Питер и Трейси переглядываются.

— Я принесу воду, — говорит она, уходя на кухню.

— И что это было? — спрашивает брат.

— Ну, Мамочка, мы ходили на открытие выставки. Какой-то девочки из Йеля, знакомой Джейми.

— И ты напилась... почему?

— Я не пьяная, — говорю я. — Ты знаешь, как они раздают эти маленькие стаканчики отвратного вина? Я выпила парочку. И съела немного прогорклого сыра.

Я слышу его проповеднический тон еще до того, как он открывает рот.

— Роуз, ты должна быть осторожной. У тебя брат с зависимостью, помнишь?

— У меня брат, у которого была зависимость.

— Я рад, что ты во мне так уверена, но я всегда буду...
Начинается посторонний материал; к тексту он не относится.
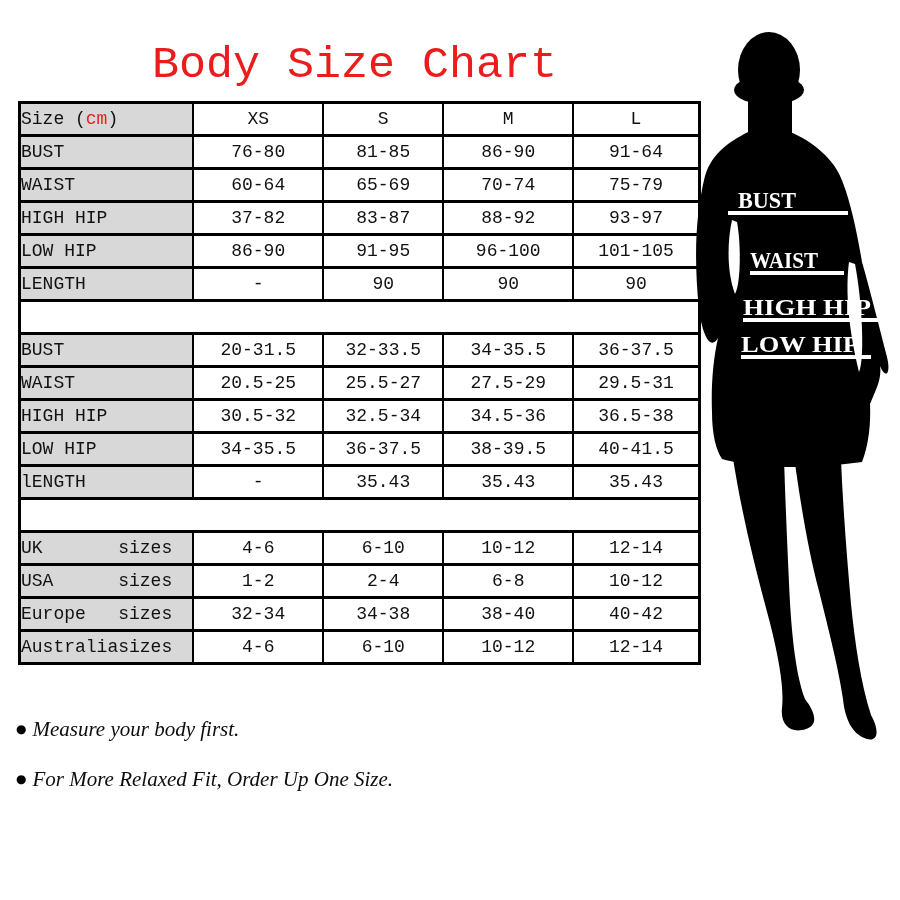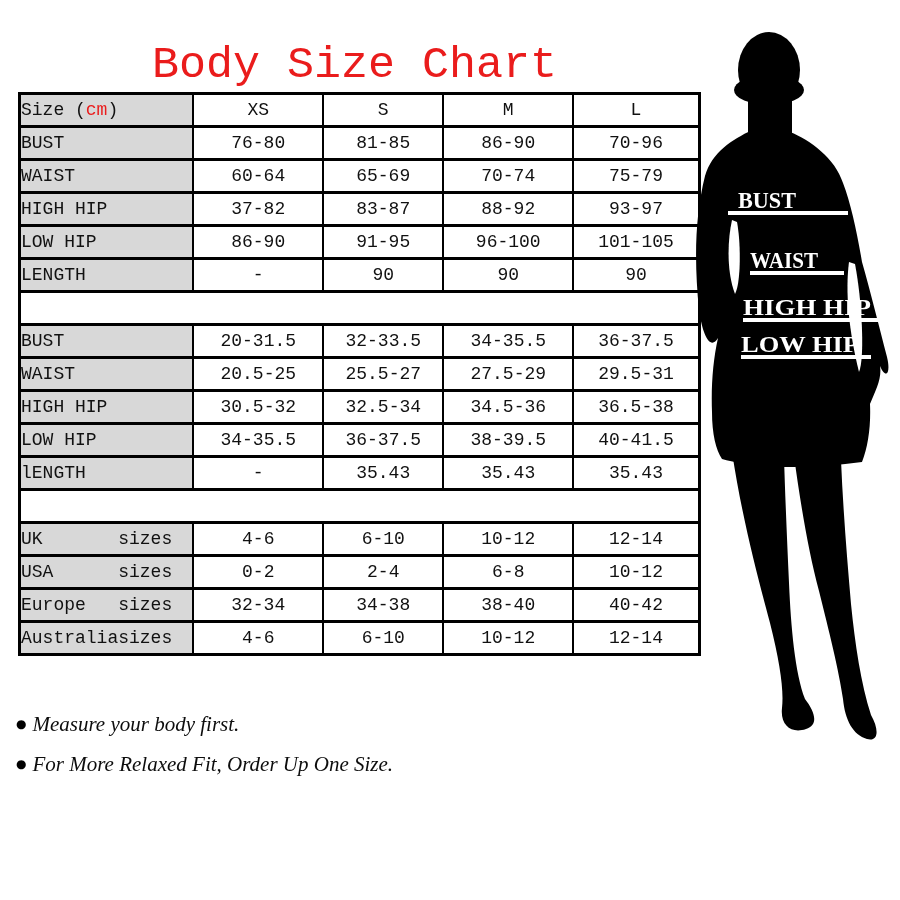--- a/index.html
+++ b/index.html
@@ -13,7 +13,7 @@
     text-align:center; font-size:45px; color:#ea1c1c; white-space:pre;
   }
   table.size-table {
-    position:absolute; left:18px; top:92px;
+    position:absolute; left:18px; top:101px;
     border-collapse:collapse; table-layout:fixed;
     border:3px solid #000;
   }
...зависимым и бла-бла-бла, анонимные алкоголики, бла-блабла, анонимные наркоманы.

Я кидаю в него подушкой с Санта-Клаусом, думая, что веду себя смешно.

От шока на его лице я практически трезвею.

Питер упорно работал, чтобы изменить свою жизнь, а я высмеиваю тот факт, что он ходит на встречи? Что за хрень со мной творится?

Он делает глубокий вдох.

— Ты злая, когда пьяная. Как я. А это значит, что тебе вообще не стоит пить.

— Но если бы ты там был, Пит... — теперь я хнычу. По-настоящему хнычу. Я смотрю на это, как будто наблюдаю за кем-то другим, как будто не могу себя контролировать.

Трейси возвращается с водой и аспирином. Она поднимает брови, глядя на Питера, а потом на меня.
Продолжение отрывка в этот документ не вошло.